▶ [Input data]
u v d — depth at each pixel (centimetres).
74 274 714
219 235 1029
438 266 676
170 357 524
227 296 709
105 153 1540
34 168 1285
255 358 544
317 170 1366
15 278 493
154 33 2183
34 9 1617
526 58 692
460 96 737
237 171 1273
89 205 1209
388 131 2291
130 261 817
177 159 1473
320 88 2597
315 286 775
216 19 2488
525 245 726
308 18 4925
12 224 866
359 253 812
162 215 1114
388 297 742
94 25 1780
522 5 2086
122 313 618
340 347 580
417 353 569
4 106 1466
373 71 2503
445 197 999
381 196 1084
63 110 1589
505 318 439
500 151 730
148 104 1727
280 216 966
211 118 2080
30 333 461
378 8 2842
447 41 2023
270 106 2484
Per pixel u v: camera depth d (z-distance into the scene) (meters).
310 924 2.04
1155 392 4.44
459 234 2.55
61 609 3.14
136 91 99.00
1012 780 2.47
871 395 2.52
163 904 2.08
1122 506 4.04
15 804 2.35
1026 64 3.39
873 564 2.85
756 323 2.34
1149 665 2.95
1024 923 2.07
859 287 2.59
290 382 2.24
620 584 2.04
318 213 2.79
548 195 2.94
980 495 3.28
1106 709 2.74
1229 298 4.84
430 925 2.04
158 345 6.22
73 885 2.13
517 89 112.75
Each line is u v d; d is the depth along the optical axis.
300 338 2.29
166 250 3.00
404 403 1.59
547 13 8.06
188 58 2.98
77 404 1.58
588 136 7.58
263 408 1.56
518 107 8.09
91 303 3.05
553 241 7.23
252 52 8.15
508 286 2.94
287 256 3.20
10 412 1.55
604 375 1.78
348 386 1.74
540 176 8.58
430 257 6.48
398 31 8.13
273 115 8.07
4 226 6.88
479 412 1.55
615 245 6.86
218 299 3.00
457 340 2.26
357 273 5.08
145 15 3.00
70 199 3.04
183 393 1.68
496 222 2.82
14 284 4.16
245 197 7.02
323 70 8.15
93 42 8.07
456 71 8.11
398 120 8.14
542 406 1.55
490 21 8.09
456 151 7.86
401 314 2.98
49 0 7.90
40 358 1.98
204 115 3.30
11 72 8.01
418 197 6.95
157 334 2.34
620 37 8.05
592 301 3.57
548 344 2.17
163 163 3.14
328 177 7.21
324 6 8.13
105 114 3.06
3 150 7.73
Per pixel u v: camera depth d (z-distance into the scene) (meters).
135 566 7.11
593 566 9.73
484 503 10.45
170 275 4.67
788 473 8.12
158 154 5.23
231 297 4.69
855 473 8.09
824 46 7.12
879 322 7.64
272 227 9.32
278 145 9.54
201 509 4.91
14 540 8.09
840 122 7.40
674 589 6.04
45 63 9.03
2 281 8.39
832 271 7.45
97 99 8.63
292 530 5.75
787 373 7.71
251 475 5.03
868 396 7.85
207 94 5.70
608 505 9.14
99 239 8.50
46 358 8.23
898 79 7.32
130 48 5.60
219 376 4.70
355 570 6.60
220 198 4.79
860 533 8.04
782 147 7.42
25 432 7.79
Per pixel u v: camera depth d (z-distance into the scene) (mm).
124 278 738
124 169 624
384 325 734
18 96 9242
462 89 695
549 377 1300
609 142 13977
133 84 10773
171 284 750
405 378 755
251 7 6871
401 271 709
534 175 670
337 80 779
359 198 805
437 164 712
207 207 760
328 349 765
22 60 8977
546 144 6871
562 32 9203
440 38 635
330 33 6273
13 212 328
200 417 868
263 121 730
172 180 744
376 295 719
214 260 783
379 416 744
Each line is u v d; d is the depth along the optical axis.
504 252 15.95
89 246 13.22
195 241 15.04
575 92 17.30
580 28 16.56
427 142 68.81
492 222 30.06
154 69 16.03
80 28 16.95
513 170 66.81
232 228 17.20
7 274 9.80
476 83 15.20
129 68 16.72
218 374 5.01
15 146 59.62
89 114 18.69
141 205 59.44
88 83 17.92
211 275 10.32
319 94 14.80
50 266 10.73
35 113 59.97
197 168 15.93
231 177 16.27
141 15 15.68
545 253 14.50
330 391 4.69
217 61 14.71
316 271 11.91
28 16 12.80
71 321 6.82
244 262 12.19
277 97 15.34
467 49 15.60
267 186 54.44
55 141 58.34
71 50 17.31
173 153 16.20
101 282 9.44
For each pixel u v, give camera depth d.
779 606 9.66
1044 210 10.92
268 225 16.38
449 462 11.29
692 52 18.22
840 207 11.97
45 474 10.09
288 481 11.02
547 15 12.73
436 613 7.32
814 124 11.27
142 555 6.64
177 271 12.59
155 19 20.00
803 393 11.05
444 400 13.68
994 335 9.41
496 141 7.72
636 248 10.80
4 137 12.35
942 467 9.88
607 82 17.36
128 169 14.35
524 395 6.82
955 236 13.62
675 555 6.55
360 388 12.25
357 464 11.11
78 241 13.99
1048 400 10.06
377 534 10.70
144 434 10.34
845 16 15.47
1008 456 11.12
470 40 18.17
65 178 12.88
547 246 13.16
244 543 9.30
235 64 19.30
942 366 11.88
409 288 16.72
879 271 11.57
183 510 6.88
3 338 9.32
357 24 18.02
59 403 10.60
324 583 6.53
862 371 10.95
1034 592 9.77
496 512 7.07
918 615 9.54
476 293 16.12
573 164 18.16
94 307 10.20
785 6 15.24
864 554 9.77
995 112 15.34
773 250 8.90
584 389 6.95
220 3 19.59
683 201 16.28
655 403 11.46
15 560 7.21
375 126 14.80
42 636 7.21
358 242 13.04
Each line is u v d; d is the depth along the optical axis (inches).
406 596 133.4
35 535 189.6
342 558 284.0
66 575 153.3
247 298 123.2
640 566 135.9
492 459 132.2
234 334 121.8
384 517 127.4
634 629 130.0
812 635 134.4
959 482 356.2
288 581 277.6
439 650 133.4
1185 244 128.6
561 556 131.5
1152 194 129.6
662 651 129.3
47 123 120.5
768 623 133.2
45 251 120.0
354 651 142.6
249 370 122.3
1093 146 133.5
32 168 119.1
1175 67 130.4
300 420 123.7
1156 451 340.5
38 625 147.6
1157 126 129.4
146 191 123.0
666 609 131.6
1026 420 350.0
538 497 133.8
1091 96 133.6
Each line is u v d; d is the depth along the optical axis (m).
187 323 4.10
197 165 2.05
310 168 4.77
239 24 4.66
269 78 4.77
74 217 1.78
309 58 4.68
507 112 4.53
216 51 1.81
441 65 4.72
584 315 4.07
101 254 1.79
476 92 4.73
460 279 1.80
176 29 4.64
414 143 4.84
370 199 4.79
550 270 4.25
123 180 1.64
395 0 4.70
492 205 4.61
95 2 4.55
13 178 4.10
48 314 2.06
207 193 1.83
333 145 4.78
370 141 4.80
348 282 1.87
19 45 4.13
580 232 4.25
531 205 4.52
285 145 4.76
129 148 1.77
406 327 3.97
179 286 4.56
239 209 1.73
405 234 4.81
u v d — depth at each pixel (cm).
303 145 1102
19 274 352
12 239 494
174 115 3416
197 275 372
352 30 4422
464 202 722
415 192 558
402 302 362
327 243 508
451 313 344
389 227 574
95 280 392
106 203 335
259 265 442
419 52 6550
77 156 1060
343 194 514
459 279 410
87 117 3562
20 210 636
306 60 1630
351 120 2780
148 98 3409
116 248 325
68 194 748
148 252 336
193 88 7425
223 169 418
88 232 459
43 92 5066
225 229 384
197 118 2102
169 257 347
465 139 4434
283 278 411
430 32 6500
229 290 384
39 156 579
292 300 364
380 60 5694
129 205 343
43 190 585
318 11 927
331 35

▶ [Exercise] In full, transcribe each entry of the material exactly.

▶ [Solution]
u v d — depth at each pixel (centimetres).
74 274 714
219 235 1029
438 266 676
170 357 524
227 296 709
105 153 1540
34 168 1285
255 358 544
317 170 1366
15 278 493
154 33 2183
34 9 1617
526 58 692
460 96 737
237 171 1273
89 205 1209
388 131 2291
130 261 817
177 159 1473
320 88 2597
315 286 775
216 19 2488
525 245 726
308 18 4925
12 224 866
359 253 812
162 215 1114
388 297 742
94 25 1780
522 5 2086
122 313 618
340 347 580
417 353 569
4 106 1466
373 71 2503
445 197 999
381 196 1084
63 110 1589
505 318 439
500 151 730
148 104 1727
280 216 966
211 118 2080
30 333 461
378 8 2842
447 41 2023
270 106 2484
Per pixel u v: camera depth d (z-distance into the scene) (meters).
310 924 2.04
1155 392 4.44
459 234 2.55
61 609 3.14
136 91 99.00
1012 780 2.47
871 395 2.52
163 904 2.08
1122 506 4.04
15 804 2.35
1026 64 3.39
873 564 2.85
756 323 2.34
1149 665 2.95
1024 923 2.07
859 287 2.59
290 382 2.24
620 584 2.04
318 213 2.79
548 195 2.94
980 495 3.28
1106 709 2.74
1229 298 4.84
430 925 2.04
158 345 6.22
73 885 2.13
517 89 112.75
Each line is u v d; d is the depth along the optical axis.
300 338 2.29
166 250 3.00
404 403 1.59
547 13 8.06
188 58 2.98
77 404 1.58
588 136 7.58
263 408 1.56
518 107 8.09
91 303 3.05
553 241 7.23
252 52 8.15
508 286 2.94
287 256 3.20
10 412 1.55
604 375 1.78
348 386 1.74
540 176 8.58
430 257 6.48
398 31 8.13
273 115 8.07
4 226 6.88
479 412 1.55
615 245 6.86
218 299 3.00
457 340 2.26
357 273 5.08
145 15 3.00
70 199 3.04
183 393 1.68
496 222 2.82
14 284 4.16
245 197 7.02
323 70 8.15
93 42 8.07
456 71 8.11
398 120 8.14
542 406 1.55
490 21 8.09
456 151 7.86
401 314 2.98
49 0 7.90
40 358 1.98
204 115 3.30
11 72 8.01
418 197 6.95
157 334 2.34
620 37 8.05
592 301 3.57
548 344 2.17
163 163 3.14
328 177 7.21
324 6 8.13
105 114 3.06
3 150 7.73
Per pixel u v: camera depth d (z-distance into the scene) (meters).
135 566 7.11
593 566 9.73
484 503 10.45
170 275 4.67
788 473 8.12
158 154 5.23
231 297 4.69
855 473 8.09
824 46 7.12
879 322 7.64
272 227 9.32
278 145 9.54
201 509 4.91
14 540 8.09
840 122 7.40
674 589 6.04
45 63 9.03
2 281 8.39
832 271 7.45
97 99 8.63
292 530 5.75
787 373 7.71
251 475 5.03
868 396 7.85
207 94 5.70
608 505 9.14
99 239 8.50
46 358 8.23
898 79 7.32
130 48 5.60
219 376 4.70
355 570 6.60
220 198 4.79
860 533 8.04
782 147 7.42
25 432 7.79
Per pixel u v: camera depth d (z-distance into the scene) (mm).
124 278 738
124 169 624
384 325 734
18 96 9242
462 89 695
549 377 1300
609 142 13977
133 84 10773
171 284 750
405 378 755
251 7 6871
401 271 709
534 175 670
337 80 779
359 198 805
437 164 712
207 207 760
328 349 765
22 60 8977
546 144 6871
562 32 9203
440 38 635
330 33 6273
13 212 328
200 417 868
263 121 730
172 180 744
376 295 719
214 260 783
379 416 744
Each line is u v d; d is the depth along the optical axis.
504 252 15.95
89 246 13.22
195 241 15.04
575 92 17.30
580 28 16.56
427 142 68.81
492 222 30.06
154 69 16.03
80 28 16.95
513 170 66.81
232 228 17.20
7 274 9.80
476 83 15.20
129 68 16.72
218 374 5.01
15 146 59.62
89 114 18.69
141 205 59.44
88 83 17.92
211 275 10.32
319 94 14.80
50 266 10.73
35 113 59.97
197 168 15.93
231 177 16.27
141 15 15.68
545 253 14.50
330 391 4.69
217 61 14.71
316 271 11.91
28 16 12.80
71 321 6.82
244 262 12.19
277 97 15.34
467 49 15.60
267 186 54.44
55 141 58.34
71 50 17.31
173 153 16.20
101 282 9.44
For each pixel u v, give camera depth d.
779 606 9.66
1044 210 10.92
268 225 16.38
449 462 11.29
692 52 18.22
840 207 11.97
45 474 10.09
288 481 11.02
547 15 12.73
436 613 7.32
814 124 11.27
142 555 6.64
177 271 12.59
155 19 20.00
803 393 11.05
444 400 13.68
994 335 9.41
496 141 7.72
636 248 10.80
4 137 12.35
942 467 9.88
607 82 17.36
128 169 14.35
524 395 6.82
955 236 13.62
675 555 6.55
360 388 12.25
357 464 11.11
78 241 13.99
1048 400 10.06
377 534 10.70
144 434 10.34
845 16 15.47
1008 456 11.12
470 40 18.17
65 178 12.88
547 246 13.16
244 543 9.30
235 64 19.30
942 366 11.88
409 288 16.72
879 271 11.57
183 510 6.88
3 338 9.32
357 24 18.02
59 403 10.60
324 583 6.53
862 371 10.95
1034 592 9.77
496 512 7.07
918 615 9.54
476 293 16.12
573 164 18.16
94 307 10.20
785 6 15.24
864 554 9.77
995 112 15.34
773 250 8.90
584 389 6.95
220 3 19.59
683 201 16.28
655 403 11.46
15 560 7.21
375 126 14.80
42 636 7.21
358 242 13.04
Each line is u v d; d is the depth along the optical axis (inches).
406 596 133.4
35 535 189.6
342 558 284.0
66 575 153.3
247 298 123.2
640 566 135.9
492 459 132.2
234 334 121.8
384 517 127.4
634 629 130.0
812 635 134.4
959 482 356.2
288 581 277.6
439 650 133.4
1185 244 128.6
561 556 131.5
1152 194 129.6
662 651 129.3
47 123 120.5
768 623 133.2
45 251 120.0
354 651 142.6
249 370 122.3
1093 146 133.5
32 168 119.1
1175 67 130.4
300 420 123.7
1156 451 340.5
38 625 147.6
1157 126 129.4
146 191 123.0
666 609 131.6
1026 420 350.0
538 497 133.8
1091 96 133.6
Each line is u v d; d is the depth along the optical axis (m).
187 323 4.10
197 165 2.05
310 168 4.77
239 24 4.66
269 78 4.77
74 217 1.78
309 58 4.68
507 112 4.53
216 51 1.81
441 65 4.72
584 315 4.07
101 254 1.79
476 92 4.73
460 279 1.80
176 29 4.64
414 143 4.84
370 199 4.79
550 270 4.25
123 180 1.64
395 0 4.70
492 205 4.61
95 2 4.55
13 178 4.10
48 314 2.06
207 193 1.83
333 145 4.78
370 141 4.80
348 282 1.87
19 45 4.13
580 232 4.25
531 205 4.52
285 145 4.76
129 148 1.77
406 327 3.97
179 286 4.56
239 209 1.73
405 234 4.81
u v d — depth at each pixel (cm).
303 145 1102
19 274 352
12 239 494
174 115 3416
197 275 372
352 30 4422
464 202 722
415 192 558
402 302 362
327 243 508
451 313 344
389 227 574
95 280 392
106 203 335
259 265 442
419 52 6550
77 156 1060
343 194 514
459 279 410
87 117 3562
20 210 636
306 60 1630
351 120 2780
148 98 3409
116 248 325
68 194 748
148 252 336
193 88 7425
223 169 418
88 232 459
43 92 5066
225 229 384
197 118 2102
169 257 347
465 139 4434
283 278 411
430 32 6500
229 290 384
39 156 579
292 300 364
380 60 5694
129 205 343
43 190 585
318 11 927
331 35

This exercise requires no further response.